> **ФРАГМЕНТ ТЕКСТА**:

◇ ◇ ◇ ◇ ◇

Авангардная ориентация на материю очевидна. Именно здесь телесность максимально стремится отказаться от культуры и предстать в форме максимально приближенной к биологическому телу[4]
.
С этой точки зрения становится понятным снятие авангардом оппозиции между духом и материей. Эсхатология здесь реализуется и на телесном уровне. Ситуацию телесного разрушения можно прочитать в контексте авангардного эсхатологизма.
Эсхатология языка.
Очевидно, что эсхатологичность художественного мышления авангардистов во многом объясняет их эксперименты в области языка. Разрушение устоявшихся языковых норм определяет новые функциональные возможности в рамках поэтического текста. Именно с авангардным искусством приходит новое понимание литературного языка, не пытающегося воссоздать целостность временного потока, а, напротив, разрывающего, раскалывающего его на отдельные фрагменты. Язык в контексте авангардной парадигмы приближается к бесформенному деструктивному состоянию. Разрушение футуристами языковых норм воспринималось ими как очищение языка от вековых наслоений, которые искажают внутреннюю, первоначальную сущность.

◇ ◇ ◇ ◇ ◇

> **ЗАДАНИЯ**:
1. Как, согласно фрагменту об авангардной эсхатологии, футуристы воспринимали собственное разрушение языковых норм?
2. Напишите продолжение фрагмента об авангардной эсхатологии, начиная сразу после его последнего предложения.

> **ИСХОДНЫЕ ДАННЫЕ**:
◇ ◇ ◇ ◇ ◇

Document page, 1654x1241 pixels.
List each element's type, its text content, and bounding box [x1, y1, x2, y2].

◇ ◇ ◇ ◇ ◇

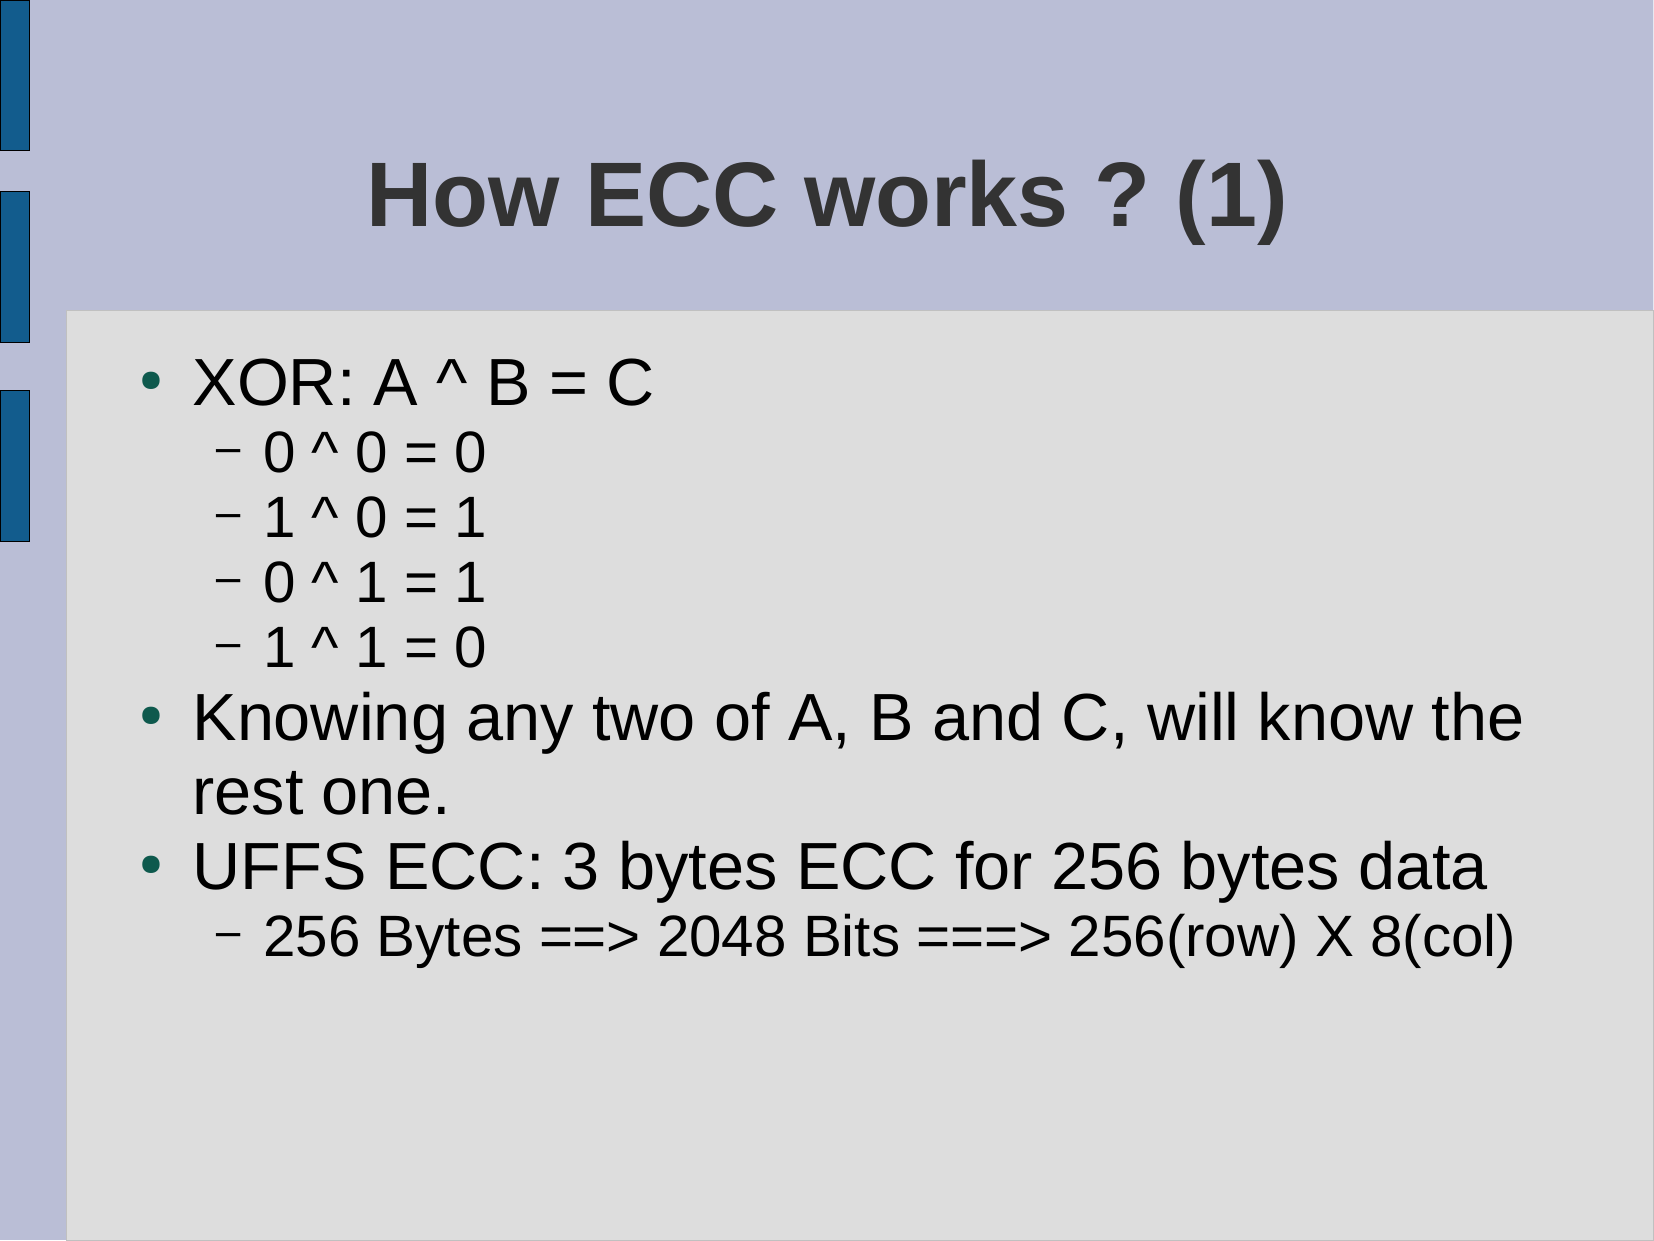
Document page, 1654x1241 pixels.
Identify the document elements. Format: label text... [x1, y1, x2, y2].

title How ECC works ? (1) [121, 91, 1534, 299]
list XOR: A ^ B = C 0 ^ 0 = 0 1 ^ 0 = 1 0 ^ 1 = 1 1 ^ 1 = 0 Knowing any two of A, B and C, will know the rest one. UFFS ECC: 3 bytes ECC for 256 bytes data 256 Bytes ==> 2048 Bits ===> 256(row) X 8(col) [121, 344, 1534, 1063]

◇ ◇ ◇ ◇ ◇

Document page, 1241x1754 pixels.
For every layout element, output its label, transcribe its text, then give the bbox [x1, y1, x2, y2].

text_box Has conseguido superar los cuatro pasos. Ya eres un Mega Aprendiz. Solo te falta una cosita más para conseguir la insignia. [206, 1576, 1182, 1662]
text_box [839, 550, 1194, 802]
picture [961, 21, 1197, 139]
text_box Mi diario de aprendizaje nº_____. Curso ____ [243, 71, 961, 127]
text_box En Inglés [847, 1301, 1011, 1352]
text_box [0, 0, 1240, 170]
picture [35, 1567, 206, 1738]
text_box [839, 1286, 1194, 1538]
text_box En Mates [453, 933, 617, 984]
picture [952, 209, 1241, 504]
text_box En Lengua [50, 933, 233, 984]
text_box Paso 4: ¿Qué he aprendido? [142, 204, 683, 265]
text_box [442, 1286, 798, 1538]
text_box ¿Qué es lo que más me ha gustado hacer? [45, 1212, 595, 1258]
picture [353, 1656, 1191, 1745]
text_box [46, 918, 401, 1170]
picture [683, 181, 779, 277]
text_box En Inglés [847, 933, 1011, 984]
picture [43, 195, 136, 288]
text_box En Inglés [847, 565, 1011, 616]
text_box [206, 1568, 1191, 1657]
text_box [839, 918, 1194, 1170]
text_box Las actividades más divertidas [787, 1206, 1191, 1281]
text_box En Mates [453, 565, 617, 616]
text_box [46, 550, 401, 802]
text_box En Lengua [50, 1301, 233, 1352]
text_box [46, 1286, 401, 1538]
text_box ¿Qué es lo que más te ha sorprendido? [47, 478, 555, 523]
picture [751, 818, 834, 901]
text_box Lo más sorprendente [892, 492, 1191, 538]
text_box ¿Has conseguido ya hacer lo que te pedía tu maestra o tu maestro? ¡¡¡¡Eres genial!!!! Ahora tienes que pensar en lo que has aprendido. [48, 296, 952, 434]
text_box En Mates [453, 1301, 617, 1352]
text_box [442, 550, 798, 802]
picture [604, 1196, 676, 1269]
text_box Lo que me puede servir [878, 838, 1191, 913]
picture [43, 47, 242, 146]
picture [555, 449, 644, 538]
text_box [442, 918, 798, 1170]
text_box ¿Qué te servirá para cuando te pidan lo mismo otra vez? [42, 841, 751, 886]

◇ ◇ ◇ ◇ ◇

> **ОТВЕТЫ К ЗАДАНИЯМ**:
1. Как очищение языка от вековых наслоений, которые искажают его внутреннюю, первоначальную сущность.

2.
Авангардный утопизм – стремление воздействовать словом на мир. Авангард в контексте поэтического утопизма стремится воссоздать утопию достижения абсолютного идеала через трансформированное искусство, способное создать «нового человека» и «новый мир». Названная утопия занимает свое место среди других форм утопического сознания, основанных на идеале человека как покорителя пространства и времени, хозяина Земли, истории и Вселенной, преобразователя всего сущего, ведущего преобразование во всех направлениях. Поэт в авангардном искусстве предстает как теург, вещающий истину. Этим и объясняется претензия авангарда на выработку единственно верного стиля. И именно с позиций этого стиля должно оцениваться все остальное. Деятельность поэта понимается как мудрое управление миром. Установка на утопизм в поэзии авангарда обусловливает появление ряда устойчивых мотивов и тематических комплексов (например, мотив богоборчества, в творчестве В. Мяковского).
Одним из центральных авангардных утопических мотивов становится мотив переделки мира. Эта идея в контексте авангарда является одной из важнейших предпосылок его поэтической революционности. Утопизм проявляется на уровне организации художественного пространства, – появляется образ утопического города, который напрямую связан с природным началом, и его существование нарушает линейный ход времени.
Модель мира в русской рок-поэзии строится иначе. В своем исследовании Е.Р. Авилова дает определение ключевым понятиям – тексту, позиции автора, преемственности традиции.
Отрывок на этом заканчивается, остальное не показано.